Dorothy Carrington

Dorothy Carrington
Born (1910-06-10)10 June 1910
Perrotts Brook, Gloucestershire, UK
Died 26 January 2002(2002-01-26) (aged 91)
Ajaccio, France
Occupation Travel writer; historian; anthropologist
Nationality British
Period 1947-2002
Notable works Granite Island: Portrait Of Corsica

Frederica Dorothy Violet Carrington, Lady Rose, MBE (6 June 1910 – 26 January 2002) was an expatriate British writer domiciled for over half her life in Corsica. She was one of the twentieth century's leading scholars on the island's culture and history about which she wrote numerous books and articles.

Early life

Dorothy Carrington was the daughter of Major General Sir Frederick Carrington, a hero for his crushing of the Matabele Rebellion and a friend of Cecil Rhodes. Her mother was Susan Elwes. Both her parents had died by the time she was eight. Subsequently, she read English at St Margaret's Hall, Oxford from which she fled. Eventually, she married an Austrian, Franz Otto Resseguier Waldschutz[1] in 1936, whose family estates in Poland had been destroyed during the First World War.

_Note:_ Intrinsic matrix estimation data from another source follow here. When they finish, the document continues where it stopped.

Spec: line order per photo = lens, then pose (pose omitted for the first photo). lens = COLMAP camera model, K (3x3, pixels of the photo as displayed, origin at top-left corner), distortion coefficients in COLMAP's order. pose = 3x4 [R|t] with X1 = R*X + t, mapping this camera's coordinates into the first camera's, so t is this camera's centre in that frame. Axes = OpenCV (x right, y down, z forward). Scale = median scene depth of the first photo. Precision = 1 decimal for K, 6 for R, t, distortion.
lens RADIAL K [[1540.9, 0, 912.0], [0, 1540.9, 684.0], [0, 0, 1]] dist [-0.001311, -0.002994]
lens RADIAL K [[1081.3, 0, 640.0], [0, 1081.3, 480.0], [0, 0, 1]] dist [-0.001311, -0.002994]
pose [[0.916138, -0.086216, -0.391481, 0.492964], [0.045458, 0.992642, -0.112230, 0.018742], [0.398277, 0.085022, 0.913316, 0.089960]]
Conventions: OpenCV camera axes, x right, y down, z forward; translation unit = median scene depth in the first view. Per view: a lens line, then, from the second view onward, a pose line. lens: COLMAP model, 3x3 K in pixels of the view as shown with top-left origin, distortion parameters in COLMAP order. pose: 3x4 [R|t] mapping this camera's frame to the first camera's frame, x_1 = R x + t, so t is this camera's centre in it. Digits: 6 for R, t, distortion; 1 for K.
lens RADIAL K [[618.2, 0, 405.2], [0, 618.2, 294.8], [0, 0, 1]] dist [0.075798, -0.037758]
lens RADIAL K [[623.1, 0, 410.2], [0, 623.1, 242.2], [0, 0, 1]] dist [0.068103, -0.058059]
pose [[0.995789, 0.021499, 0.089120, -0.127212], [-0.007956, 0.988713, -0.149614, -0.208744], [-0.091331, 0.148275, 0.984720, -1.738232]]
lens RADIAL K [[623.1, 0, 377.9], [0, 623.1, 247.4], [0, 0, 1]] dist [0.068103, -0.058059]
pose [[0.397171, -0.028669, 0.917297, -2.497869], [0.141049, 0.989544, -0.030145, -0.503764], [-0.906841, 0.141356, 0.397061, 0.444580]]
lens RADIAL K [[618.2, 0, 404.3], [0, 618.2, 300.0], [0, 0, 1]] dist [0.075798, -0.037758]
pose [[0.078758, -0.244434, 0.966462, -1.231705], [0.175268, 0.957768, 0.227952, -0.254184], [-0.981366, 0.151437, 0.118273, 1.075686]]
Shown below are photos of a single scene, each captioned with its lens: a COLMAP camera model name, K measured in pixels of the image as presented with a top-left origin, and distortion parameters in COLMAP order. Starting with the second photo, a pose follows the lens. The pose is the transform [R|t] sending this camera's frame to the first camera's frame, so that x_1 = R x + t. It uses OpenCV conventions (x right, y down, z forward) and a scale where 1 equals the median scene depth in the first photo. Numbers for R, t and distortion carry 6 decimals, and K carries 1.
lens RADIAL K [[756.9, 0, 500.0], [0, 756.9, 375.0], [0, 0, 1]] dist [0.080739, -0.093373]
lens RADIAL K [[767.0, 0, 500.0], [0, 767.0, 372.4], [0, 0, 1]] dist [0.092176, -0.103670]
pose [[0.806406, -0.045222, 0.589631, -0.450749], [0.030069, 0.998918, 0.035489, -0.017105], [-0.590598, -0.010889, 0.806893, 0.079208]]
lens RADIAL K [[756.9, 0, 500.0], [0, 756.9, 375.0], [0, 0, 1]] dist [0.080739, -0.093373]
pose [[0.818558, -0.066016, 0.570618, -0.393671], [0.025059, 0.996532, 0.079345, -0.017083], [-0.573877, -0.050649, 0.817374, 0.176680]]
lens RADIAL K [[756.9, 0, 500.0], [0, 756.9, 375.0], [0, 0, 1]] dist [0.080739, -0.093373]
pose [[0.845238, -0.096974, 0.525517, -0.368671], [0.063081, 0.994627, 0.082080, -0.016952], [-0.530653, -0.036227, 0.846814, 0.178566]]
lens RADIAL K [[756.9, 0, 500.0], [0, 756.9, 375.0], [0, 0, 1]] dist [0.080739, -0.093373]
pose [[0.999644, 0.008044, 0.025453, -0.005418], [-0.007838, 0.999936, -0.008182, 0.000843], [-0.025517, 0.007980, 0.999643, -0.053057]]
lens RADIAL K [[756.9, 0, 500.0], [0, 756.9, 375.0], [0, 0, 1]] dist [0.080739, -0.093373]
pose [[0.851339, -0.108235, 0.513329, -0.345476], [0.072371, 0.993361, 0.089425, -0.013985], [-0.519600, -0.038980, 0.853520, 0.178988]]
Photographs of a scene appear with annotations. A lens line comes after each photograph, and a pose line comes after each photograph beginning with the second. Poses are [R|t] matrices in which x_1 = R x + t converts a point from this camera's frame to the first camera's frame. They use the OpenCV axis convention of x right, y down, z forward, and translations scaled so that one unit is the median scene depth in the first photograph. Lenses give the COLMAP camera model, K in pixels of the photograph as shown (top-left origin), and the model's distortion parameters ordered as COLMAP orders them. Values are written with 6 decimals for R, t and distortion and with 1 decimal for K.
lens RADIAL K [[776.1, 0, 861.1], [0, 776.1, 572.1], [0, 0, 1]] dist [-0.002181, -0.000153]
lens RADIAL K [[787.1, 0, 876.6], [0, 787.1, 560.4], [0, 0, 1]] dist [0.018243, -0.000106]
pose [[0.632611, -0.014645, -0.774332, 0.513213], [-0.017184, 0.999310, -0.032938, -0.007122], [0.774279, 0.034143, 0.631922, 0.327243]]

Franz went out to Rhodesia, Africa, where she joined him for a short time but the wilderness did not suit her, so she returned to Europe in 1937. However Franz preferred Rhodesia and stayed and built an estate called Wilton.[2] They divorced in 1937. A second marriage, to Darcy Sproul-Bolton, ended with his death in the late 1930s.

She then immersed herself in the London art world, and in 1942 organised an exhibition at the Leicester Galleries, "Imaginative Art since the War". One of the exhibitors was the surrealist painter Sir Francis Rose, whom she shortly after married. He was a friend of Gertrude Stein.

Corsica

In July 1948, Carrington and Rose made the first of four trips to Corsica. She had intended to write a book and move on. But in 1954 she settled on the island in Ajaccio, without Rose. They divorced in 1966.

In 1971 she wrote her masterpiece, 'Granite Island'. Later offerings included 'The Dream Hunters of Corsica' which examined the dark, threatening side of the Corsican psyche. Partly as a result of her work, French archaeologists were persuaded to travel to Corsica and study the now famous megalithic site of Filitosa.

Dorothy Carrington was a Fellow of the Royal Historical Society and of the Royal Society of Literature. In 1986 she was made a Chevalier de l'Ordre des Arts et des Lettres. The University of Corsica gave her an honorary doctorate in 1991 and the Queen awarded her an MBE. 'Granite Island' won the Heinemann Award.